Why did all of those projects fail?
That really can't be it because the question isn't about whether it is moral, legal or good for publishers.
I really think this is just elitism and gatekeeping at its worst.
I’d also be inclined to discard theoretical “in the long run it’ll be unhelpful” concerns, since that opens up an infinitely-deep can of hypothetical contrived scenarios of arbitrary complexity that can’t be disproven. I’m sure there are very real concerns, but it’s impossible to reason about which concerns specifically people would care about.
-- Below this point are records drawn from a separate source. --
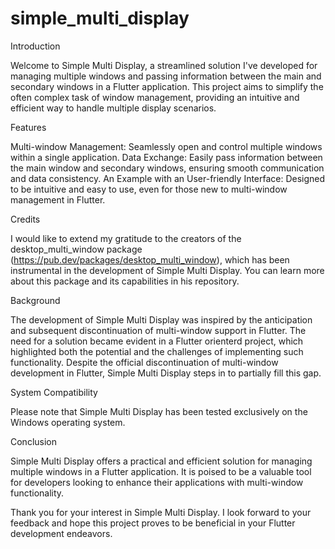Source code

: # simple_multi_display

Introduction

Welcome to Simple Multi Display, a streamlined solution I've developed for managing multiple windows and passing information between the main and secondary windows in a Flutter application. This project aims to simplify the often complex task of window management, providing an intuitive and efficient way to handle multiple display scenarios.

Features

Multi-window Management: Seamlessly open and control multiple windows within a single application.
Data Exchange: Easily pass information between the main window and secondary windows, ensuring smooth communication and data consistency.
An Example with an User-friendly Interface: Designed to be intuitive and easy to use, even for those new to multi-window management in Flutter.

Credits

I would like to extend my gratitude to the creators of the desktop_multi_window package (https://pub.dev/packages/desktop_multi_window), which has been instrumental in the development of Simple Multi Display. You can learn more about this package and its capabilities in his repository.

Background

The development of Simple Multi Display was inspired by the anticipation and subsequent discontinuation of multi-window support in Flutter. The need for a solution became evident in a Flutter orienterd project, which highlighted both the potential and the challenges of implementing such functionality. Despite the official discontinuation of multi-window development in Flutter, Simple Multi Display steps in to partially fill this gap.

System Compatibility

Please note that Simple Multi Display has been tested exclusively on the Windows operating system. 

Conclusion

Simple Multi Display offers a practical and efficient solution for managing multiple windows in a Flutter application. It is poised to be a valuable tool for developers looking to enhance their applications with multi-window functionality.


Thank you for your interest in Simple Multi Display. I look forward to your feedback and hope this project proves to be beneficial in your Flutter development endeavors.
IMO that leaves the purely practical concerns:
- Students in poverty might not have reliable internet, devices or digital literacy. If zlib isn’t available to them, it isn’t helpful
- Books available might not cater to the local language/culture, or the real world curriculum needs of those students. If zlib doesn’t help them succeed, it isn’t helpful
- The interface sucks and is confusing, which makes students struggle to find what‘s useful. If zlib isn’t useable for them, it isn’t helpful
I still remember one professor my senior year saying we needed the book to do problems he would assign, and we wouldn’t pass without it. I opened the book one time for a problem that we worked on in class. It could have easily been projected up on the board or printed as a hand out. It’s been 20 years and I’m still a little bitter. I felt lied to and cheated; most of us did.
It's a good book, so I decided I should buy it. But I don't keep a physical shelf anymore. The thing is, the publisher doesn't sell the PDF!
Which makes me wonder where the pirated PDF came from. Insider leak?
This is interesting to me as it seems to suggest something I'm slowly coming to realize: In a world where many are simply pulled along for the ride, piracy is for an honest consumer one of the most powerful ways of protesting in the realm of digital media: You can have your cake and eat it too - abstaining from funding things you disagree with while still being able to get hold of material needed for your education or media that might even be required to stay relevant in your social circles.
In short, for some ideologies it is a very powerful and disruptive tool. It does however assume pirates are mostly people with good intentions. I would love to know more about the distributions of why people actually pirate.
I was doing a summer research term with one of my professors and he recommended a textbook so I pulled it up on Amazon only for him to shake his head and show me Z-library.
I just remember thinking "wait why didn't you tell our class about this site earlier?!"
Typical technical books are priced at upwards of $50. $100 a day is not poor by any means in 3rd world countries.
get paid for speaking engagements / guest lecturers and consultation with industry.